ヒント:MFAが普遍的に利用できない場合、推測されやすい個人的な情報よりも、企業検証済みのデータ(HRIS/IDP属性、デバイスの姿勢、地理/行動信号)を優先してください。質問リストは短く厳選し、漏洩したり侵害で明らかになったりした質問は廃止しましょう。

早期の攻撃検知と完全な記録

認証がワークフロー内に組み込まれることで、セキュリティ上のメリットが自動的に得られます。

  • 早期警告:同じユーザーや役割に対する認証失敗の急増は、攻撃の兆候です。
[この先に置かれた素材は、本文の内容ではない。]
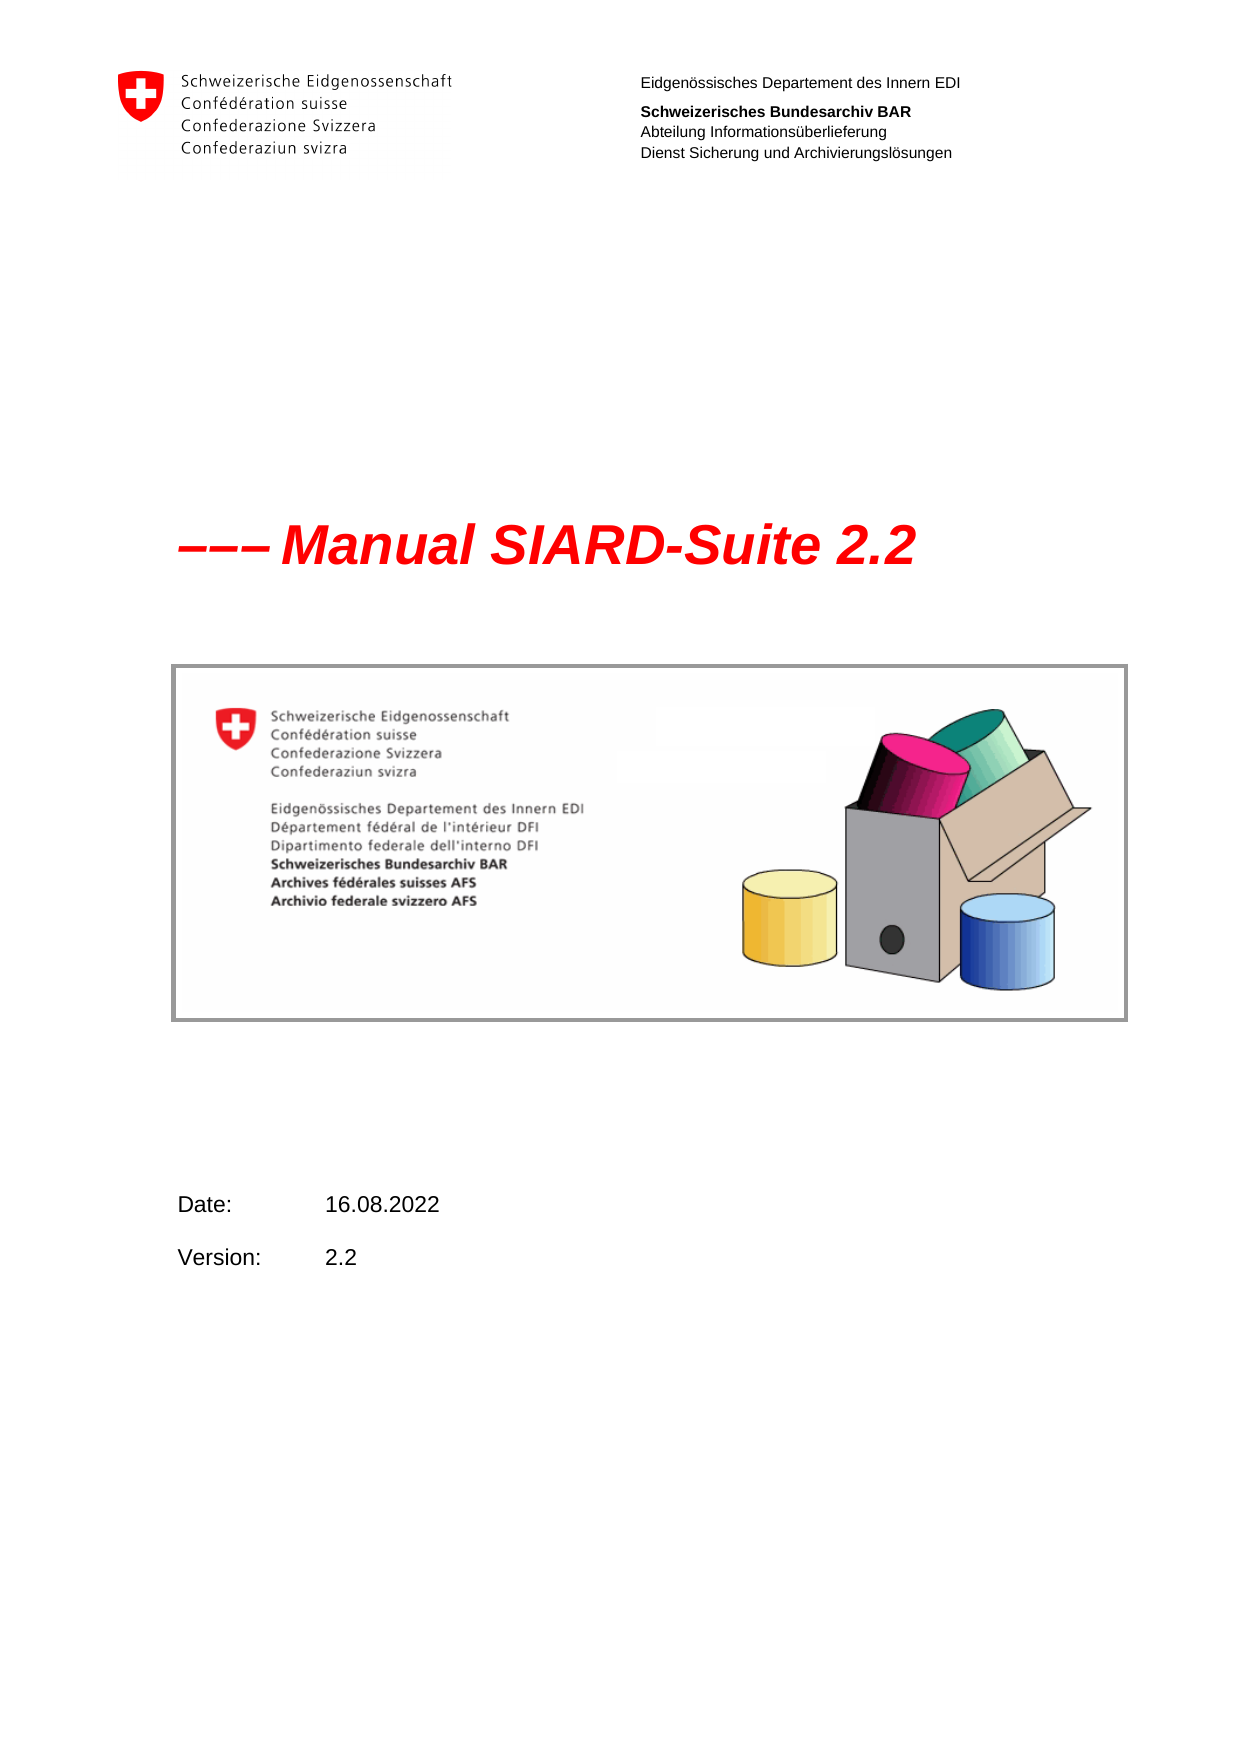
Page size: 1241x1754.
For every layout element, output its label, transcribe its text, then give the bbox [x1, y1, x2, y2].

SecOpsに自動で警告を発します。
  • 監査証跡:すべての試行、要素、スコア、結果がチケットに記録されます。
  • コンプライアンス:自動化されたレポートにより、サービスデスク全体で一貫した制御が実施されていることを証明します。

サービスデスクを停止させない導入計画

以下の共通の特性を持つ導入計画が推奨されます。

  • 要素とギャップの棚卸し:MFAを利用しているユーザーとそうでないユーザーは?知識チェックに適した安全なデータは?
  • 3つのプロファイルの定義:低/中/高リスクの役割にマッピングし、合格しきい値を100に設定します。
  • ITSMとの統合:ユーザーIDとカテゴリを使用してチケット(例:ServiceNow)からフローをトリガーし、結果とテレメトリーを書き戻します。
  • プロセス重視のトレーニング:エージェントは「ワークフローに従う」という一点に集中してトレーニングを受けます。
  • 測定と調整:失敗率、解決までの時間、エスカレーション、誤拒否を追跡し、四半期ごとにスコアリングと質問を調整します。
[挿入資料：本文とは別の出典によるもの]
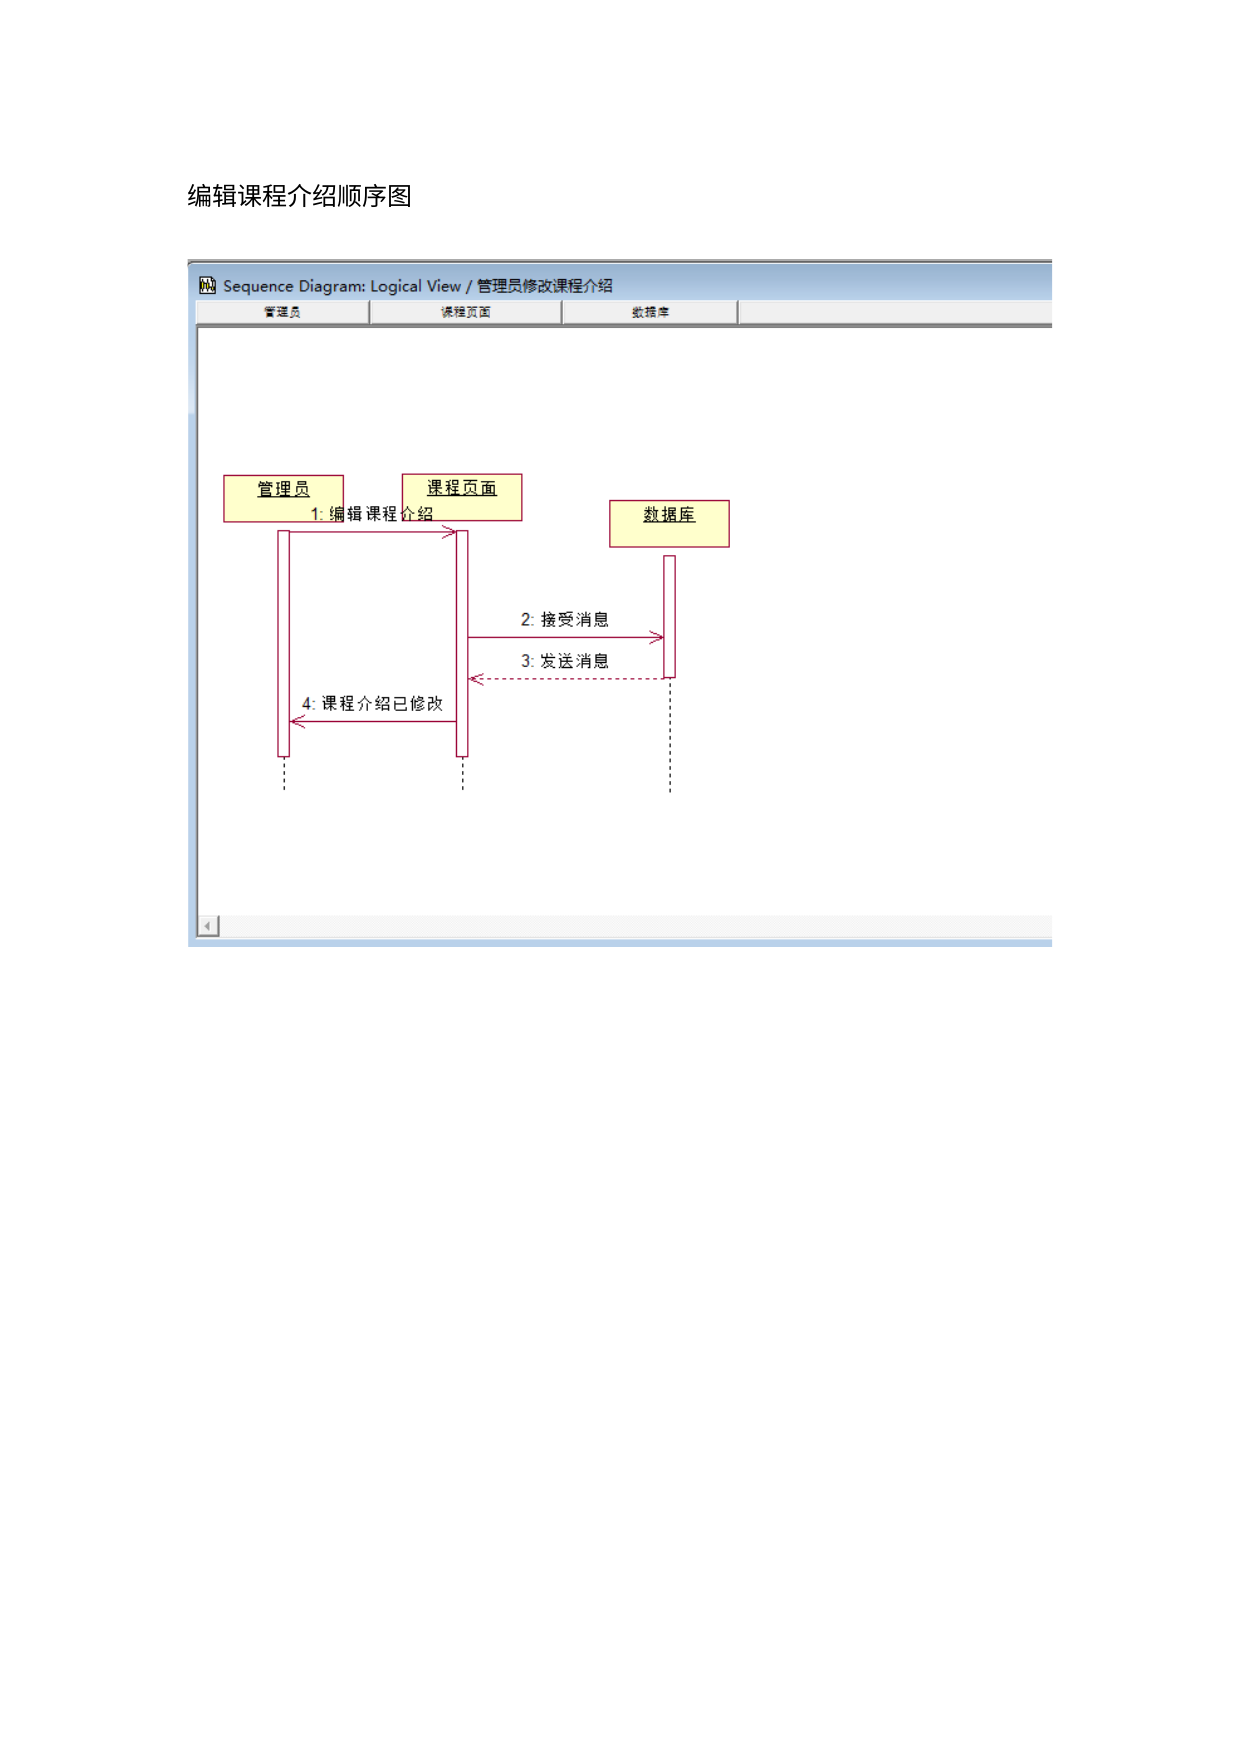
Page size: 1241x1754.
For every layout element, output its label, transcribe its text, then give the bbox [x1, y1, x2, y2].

FastPassCorpのIdentity Verification Manager(IVM)は、このモデルを実装し、必須のロールベースおよびポイントベースの認証をITSMと緊密に統合します。これにより、チェックを一元化し、ポリシーを強制し、アラート、監査、コンプライアンスのために結果とコンテキストをチケットに返します。Scattered Spiderのような戦術に直面している場合、これは最初の段階で攻撃を阻止するガードレールとなります。

まとめ

ソーシャルエンジニアリングは、単に「より良いポスター」や「より長いスクリプト」では打ち破れません。裁量を排除し、証明のハードルを上げ、攻撃者が悪用しようとするワークフローを「制御されたもの」にすることで、サービスデスクはもはやソフトターゲットではなく、適切なセキュリティ制御として機能するようになります。